Two parties rarely get the same amount of value out of an interaction. When I’m chatting with a friends, we share lots of context. We know each other. We care about each other. And we can get to the point quickly. Shared context reduces friction, and makes the conversation more valuable for both parties.

When I interact with someone I don’t know, I tread lightly. I don’t know what our shared ground is. I don’t know what we both value. Will I contribute to what this person needs, or am I yet another source of stress in a busy day?

That feeling of “how much of her time can I spend?” is your psyche telling you that you are getting more out of the interaction than the expert. You don’t want to waste their time.

Does that mean you should not ask for help? I say no. But it does shape how you should ask for help.

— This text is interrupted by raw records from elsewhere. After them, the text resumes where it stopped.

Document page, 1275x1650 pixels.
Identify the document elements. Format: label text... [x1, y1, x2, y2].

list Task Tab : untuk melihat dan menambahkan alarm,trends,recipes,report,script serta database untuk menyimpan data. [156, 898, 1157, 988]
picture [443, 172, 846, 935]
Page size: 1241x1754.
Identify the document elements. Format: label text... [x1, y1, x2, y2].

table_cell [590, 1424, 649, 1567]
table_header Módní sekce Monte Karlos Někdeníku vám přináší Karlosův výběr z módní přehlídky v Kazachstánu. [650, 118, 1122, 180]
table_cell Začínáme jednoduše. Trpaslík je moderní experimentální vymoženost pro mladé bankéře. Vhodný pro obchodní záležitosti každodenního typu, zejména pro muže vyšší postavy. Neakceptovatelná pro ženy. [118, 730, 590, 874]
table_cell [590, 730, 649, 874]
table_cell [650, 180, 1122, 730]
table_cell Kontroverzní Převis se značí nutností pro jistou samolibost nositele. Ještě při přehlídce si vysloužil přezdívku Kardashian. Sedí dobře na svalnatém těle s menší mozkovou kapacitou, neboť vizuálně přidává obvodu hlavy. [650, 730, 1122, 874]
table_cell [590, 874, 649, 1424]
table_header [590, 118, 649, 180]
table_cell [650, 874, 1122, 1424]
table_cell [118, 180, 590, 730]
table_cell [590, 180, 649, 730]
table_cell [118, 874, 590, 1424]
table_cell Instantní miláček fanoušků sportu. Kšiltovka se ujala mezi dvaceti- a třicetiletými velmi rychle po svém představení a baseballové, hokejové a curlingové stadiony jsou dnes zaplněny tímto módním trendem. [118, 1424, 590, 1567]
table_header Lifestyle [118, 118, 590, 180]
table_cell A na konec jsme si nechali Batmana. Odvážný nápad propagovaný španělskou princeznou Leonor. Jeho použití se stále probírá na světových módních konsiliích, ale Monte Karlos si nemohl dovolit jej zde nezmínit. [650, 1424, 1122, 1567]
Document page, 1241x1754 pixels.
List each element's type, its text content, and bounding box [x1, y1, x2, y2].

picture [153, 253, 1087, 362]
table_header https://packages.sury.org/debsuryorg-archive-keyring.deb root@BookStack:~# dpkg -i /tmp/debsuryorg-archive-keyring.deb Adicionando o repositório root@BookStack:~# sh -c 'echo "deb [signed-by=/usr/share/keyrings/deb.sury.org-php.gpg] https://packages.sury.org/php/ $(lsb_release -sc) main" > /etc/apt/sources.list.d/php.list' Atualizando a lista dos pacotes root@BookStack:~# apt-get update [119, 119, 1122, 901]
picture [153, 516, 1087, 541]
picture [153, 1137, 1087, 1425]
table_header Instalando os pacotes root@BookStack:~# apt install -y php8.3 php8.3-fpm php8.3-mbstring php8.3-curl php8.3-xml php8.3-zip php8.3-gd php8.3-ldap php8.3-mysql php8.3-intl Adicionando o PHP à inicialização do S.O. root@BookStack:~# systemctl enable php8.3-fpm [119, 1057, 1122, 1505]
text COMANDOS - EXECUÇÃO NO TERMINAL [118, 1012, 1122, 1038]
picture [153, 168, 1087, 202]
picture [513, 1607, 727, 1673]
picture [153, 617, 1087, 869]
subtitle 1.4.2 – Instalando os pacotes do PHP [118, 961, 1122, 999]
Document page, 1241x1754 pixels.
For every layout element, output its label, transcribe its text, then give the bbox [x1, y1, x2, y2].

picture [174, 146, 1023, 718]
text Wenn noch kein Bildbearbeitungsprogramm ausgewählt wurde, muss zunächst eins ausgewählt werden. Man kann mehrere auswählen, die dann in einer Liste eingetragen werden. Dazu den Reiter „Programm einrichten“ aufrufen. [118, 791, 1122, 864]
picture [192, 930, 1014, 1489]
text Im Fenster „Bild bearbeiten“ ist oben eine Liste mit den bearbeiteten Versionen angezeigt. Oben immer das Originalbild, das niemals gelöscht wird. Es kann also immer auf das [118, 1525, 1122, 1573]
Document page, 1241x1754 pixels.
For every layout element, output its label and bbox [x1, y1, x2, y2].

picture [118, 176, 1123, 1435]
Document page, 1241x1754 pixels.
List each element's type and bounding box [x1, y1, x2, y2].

I choose to believe that people are fundamentally good. People do want to help you. They just have an infinite number of other things they could do too. Experts in particular. They can choose to help you. Or help someone else, advance their field, or spend time with friends and family.

Therefore, respect their time. Don’t chat to make the time pass. Make it exceptionally easy to help you. Where are you stuck? How can they help you? How can you minimize the amount of time required to get you unstuck?

Do that. Make sure they can reply to you on their own schedule, when they have time. Don’t assume this is the regular easy-going conversation you prefer with your friends. If the relationship turns casual, sure, welcome that. But don’t require that. Make casual interaction an option they can choose to take.

By making it exceptionally easy to help you, you maximize your chance to get an initial reply. Did their advice work? Were you able to solve your problem? Let them know! This is likely not the first time they’ve helped someone. By sharing how you benefited from their feedback you are helping them become better mentors. Show them that the time invested in you was well spent. Then ask for something else that they can give you easily.

Repeat, and you might gain a mentor.